There are not birds in your walls, this is not a thing unless there are big holes and birds roosting in there. If the mice stay in your walls it's okay. It's not optimal because they can pee and poop in there and maybe chew through cords and burrow into insulation, but it's not an immediate OMG level danger. Squirrels in the wall is a bigger deal, they are more destructive, chew on your house, etc. However you want mice out of the inside of the house because of various diseases they can carry. I have used the sonic plug-ins and found them not that useful. I've put out poison (not proud, honestly, but that's only when things have gotten bad) and that is super effective though you can often wind up with a dead mouse in the wall.

So I'd keep the pressure on the landlord, not in a "I am freaking out" way but in a "there are still mice" way. No one has to open the walls. This should be stuff they can deal with at an attic-level.
posted by jessamyn at 7:11 AM on December 5, 2017 [2 favorites]

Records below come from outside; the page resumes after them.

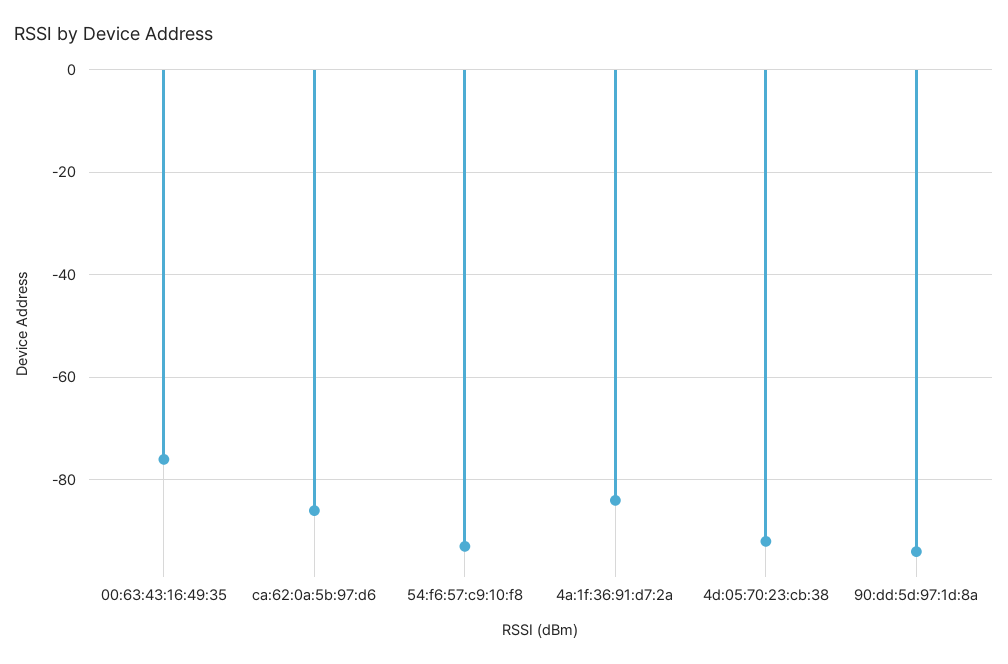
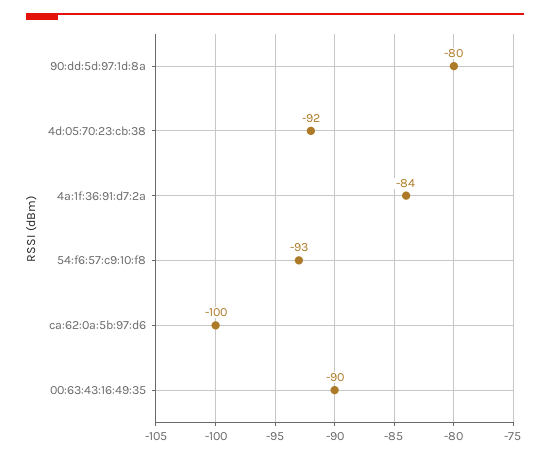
  {
-   "00:63:43:16:49:35": -75,
+   "00:63:43:16:49:35": -90,
-   "ca:62:0a:5b:97:d6": -85,
+   "ca:62:0a:5b:97:d6": -100,
    "54:f6:57:c9:10:f8": -93,
    "4a:1f:36:91:d7:2a": -84,
    "4d:05:70:23:cb:38": -92,
-   "90:dd:5d:97:1d:8a": -95
+   "90:dd:5d:97:1d:8a": -80
  }

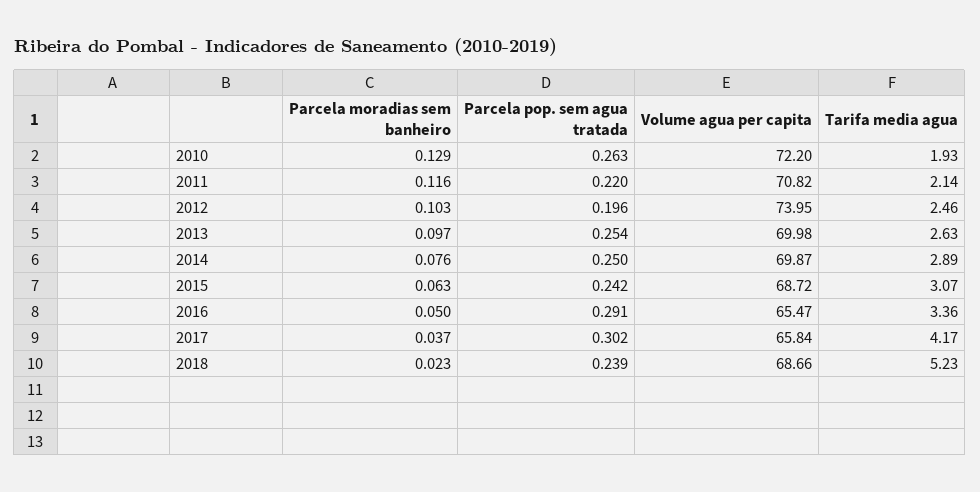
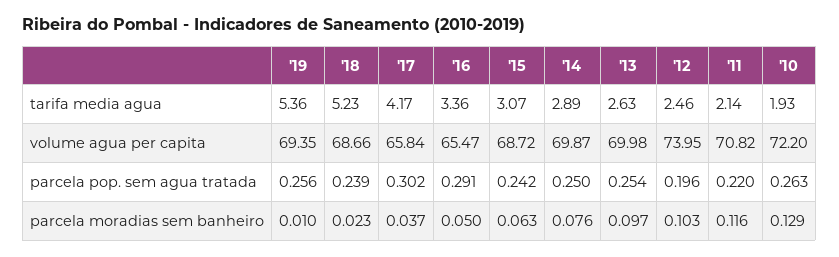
  {
    "Parcela moradias sem banheiro": {
      "2010": 0.129,
      "2011": 0.116,
      "2012": 0.103,
      "2013": 0.097,
      "2014": 0.076,
      "2015": 0.063,
      "2016": 0.05,
      "2017": 0.037,
-     "2018": 0.023
+     "2018": 0.023,
+     "'19": 0.01
    },
    "Parcela pop. sem agua tratada": {
      "2010": 0.263,
      "2011": 0.22,
      "2012": 0.196,
      "2013": 0.254,
      "2014": 0.25,
      "2015": 0.242,
      "2016": 0.291,
      "2017": 0.302,
-     "2018": 0.239
+     "2018": 0.239,
+     "'19": 0.256
    },
    "Volume agua per capita": {
      "2010": 72.2,
      "2011": 70.82,
      "2012": 73.95,
      "2013": 69.98,
      "2014": 69.87,
      "2015": 68.72,
      "2016": 65.47,
      "2017": 65.84,
-     "2018": 68.66
+     "2018": 68.66,
+     "'19": 69.35
    },
    "Tarifa media agua": {
      "2010": 1.93,
      "2011": 2.14,
      "2012": 2.46,
      "2013": 2.63,
      "2014": 2.89,
      "2015": 3.07,
      "2016": 3.36,
      "2017": 4.17,
-     "2018": 5.23
+     "2018": 5.23,
+     "'19": 5.36
    }
  }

Good luck finding every hole that a mouse can get through. Not a likely solution. Get some mouse poison, like D-Con or something. It really works in my very old house.
posted by nothing.especially.clever at 9:58 AM on December 5, 2017


I have had a bird in my wall before. It was definitely not chirping, because it was NOT happy. It was scratching really hard, and the beating of its wings made it sound far larger than it was. When I called the pest control company, I fully expected they were going to pull out a raccoon. It was that loud.

It's more likely the mice. Mice are a thing in old homes.
posted by pixiecrinkle at 1:13 PM on December 5, 2017


+ mice or squirrels. My parents had a squirrel living in the wall near their bedroom. They tried traps, bait, everything. Finally my dad found a Youtube video of a dog barking, rigged up some sort of speaker system right next to where the scratching was coming from, and blasted Angry Dog for about 10 minutes.

No more squirrel. I'm pretty sure it died of fright.
posted by basalganglia at 4:54 PM on December 5, 2017 [2 favorites]


I'm dealing with mice in my walls now and I've had some success with basically making my place smell like the inside of a toothpaste tube. I'm liberal with peppermint-oil-doused sachets (and even added some while mopping the floor) and it seems to move them along for a bit.